Kurz darauf legten die deutschen Verantwortlichen folgende Erklärung vor: Fifa-Vertreter hätten 2002 angeboten, den Organisationszuschuss für die WM auf 250 Millionen Franken festzulegen. Zunächst sollten die Deutschen aber zehn Millionen Franken zahlen. Was schon damals absurd klang, ist heute widerlegt.
Allerdings war, das ist auch wichtig für die Einordnung der Notiz, in den Herbsttagen 2015 vieles noch nicht bekannt, was Strafermittler, Medien oder die vom DFB beauftragte Kanzlei Freshfields später herausfanden.
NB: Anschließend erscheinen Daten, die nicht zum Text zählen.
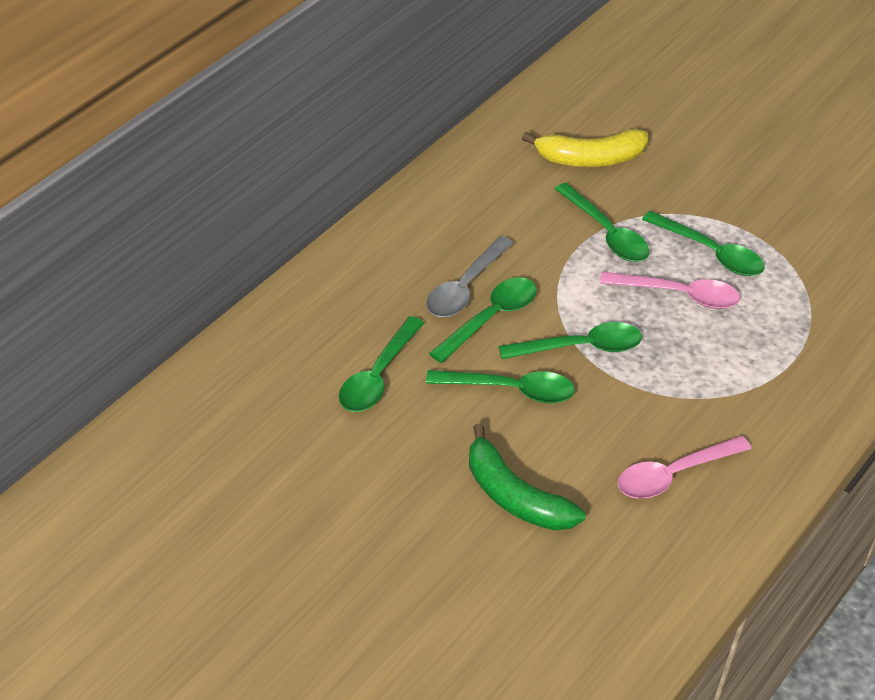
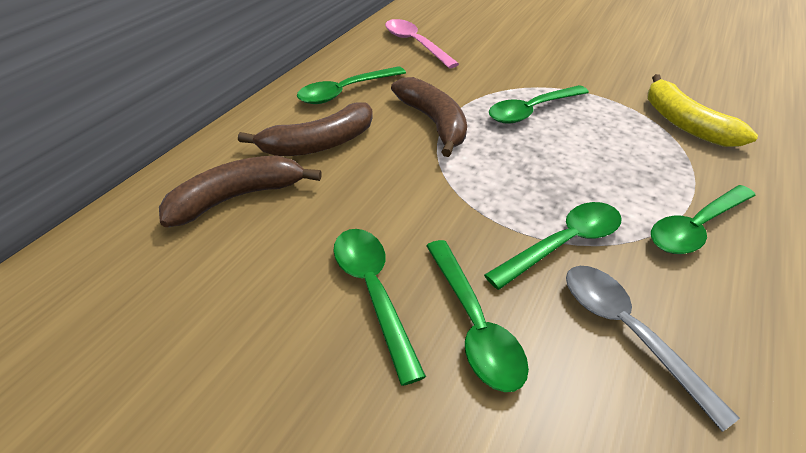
brown banana: none = 0 -> [159,156,322,227] [238,102,373,156] [391,77,467,157] = 3
green banana: [469,424,585,531] = 1 -> none = 0
pink spoon: [600,271,740,309] [618,436,751,499] = 2 -> [385,19,459,69] = 1

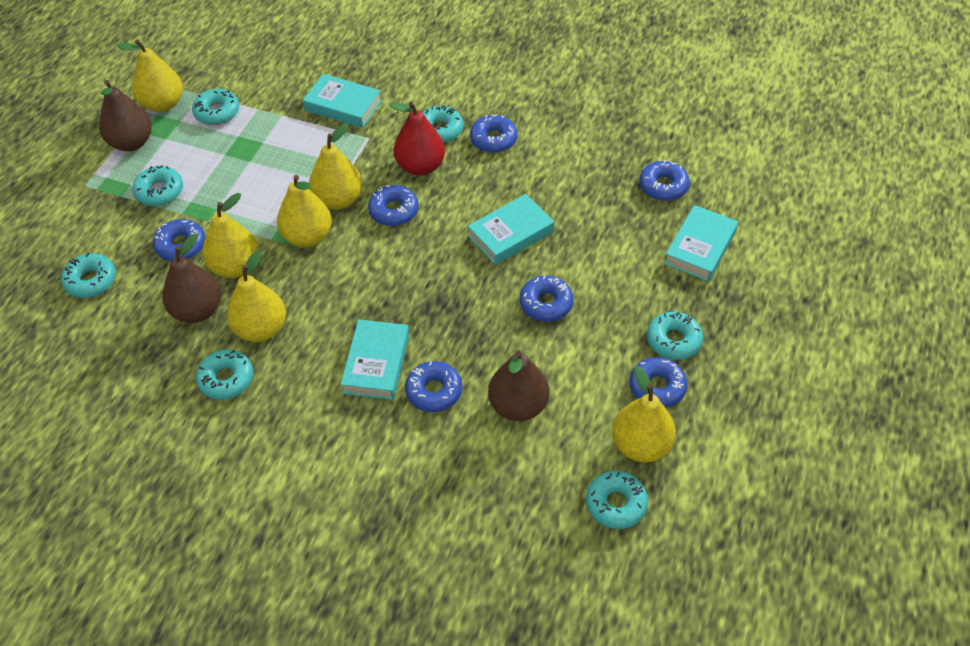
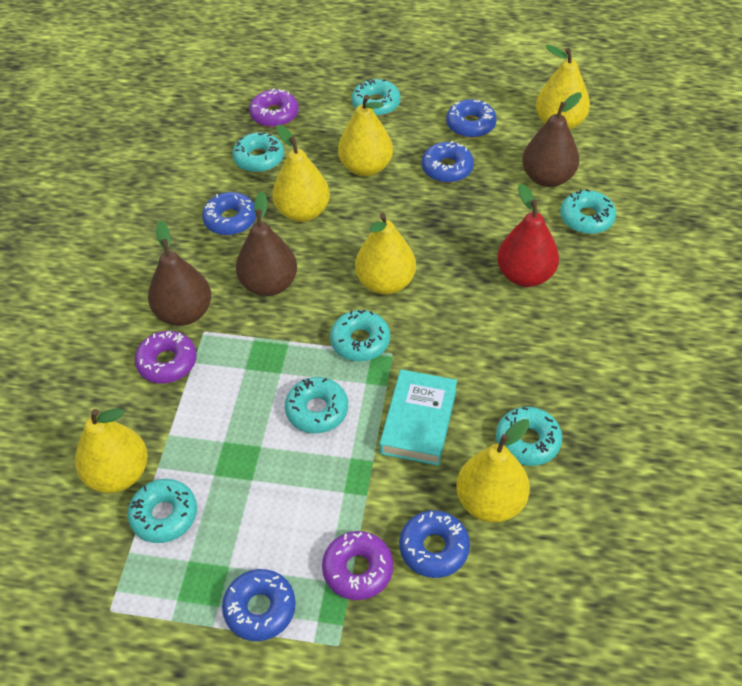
blue donut: [153,219,205,261] [368,185,419,226] [405,361,462,412] [470,114,518,153] [520,275,574,322] [630,357,688,408] [639,160,690,201] = 7 -> [202,192,256,235] [222,569,296,641] [399,510,470,578] [422,141,474,183] [446,99,497,138] = 5
purple donut: none = 0 -> [135,331,197,383] [249,88,299,127] [322,531,393,600] = 3
turquoise book: [303,74,382,128] [341,319,409,400] [468,194,554,265] [664,205,738,282] = 4 -> [380,369,457,466] = 1

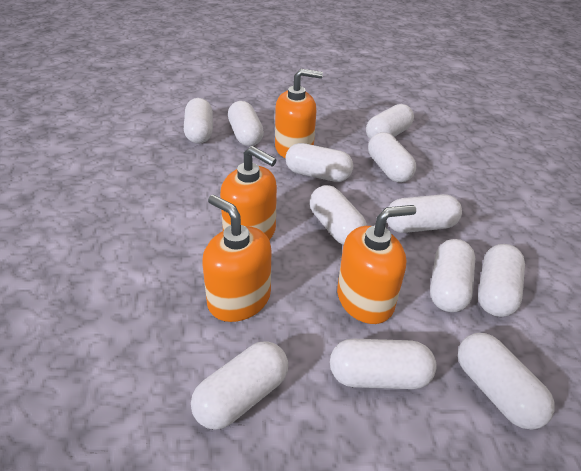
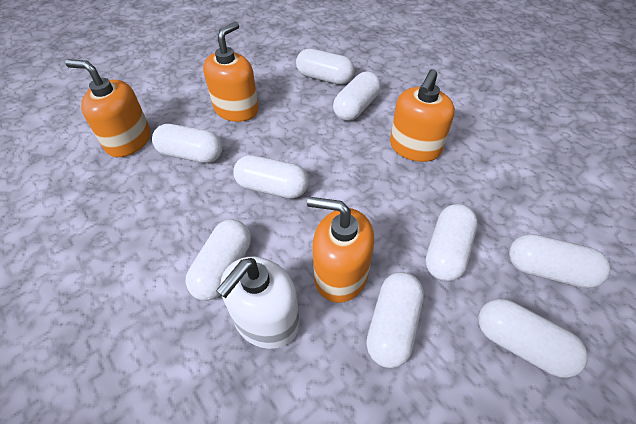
white capsule: [184,98,213,144] [191,341,288,430] [228,101,264,146] [286,143,353,182] [310,185,367,245] [330,339,437,389] [366,104,414,139] [368,132,416,183] [387,194,462,233] [430,239,475,312] [458,333,555,430] [478,244,525,317] = 12 -> [152,124,222,163] [185,219,251,301] [233,155,309,199] [296,49,355,85] [333,71,381,121] [366,272,424,368] [425,204,478,282] [478,299,588,378] [509,234,610,288] = 9
white soap dispenser: none = 0 -> [216,257,300,349] = 1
Etwa, dass bei den Schiebereien im Jahr 2002, an deren Ende zehn Millionen Franken bei dem sinistren Fifa-Funktionär Mohammed bin Hammam in Katar gelandet waren, ein auf Franz Beckenbauer lautendes Konto eine zentrale Rolle spielte. Es war auch noch nicht jenes Dokument von Louis-Dreyfus' Bank bekannt, in dem es hieß, dass hinter dem Darlehen des Franzosen an Beckenbauer der Zweck stecke, Fernsehrechte aus dem Nachlass der im Frühjahr 2002 insolvent gegangen Kirch-Gruppe zu erwerben.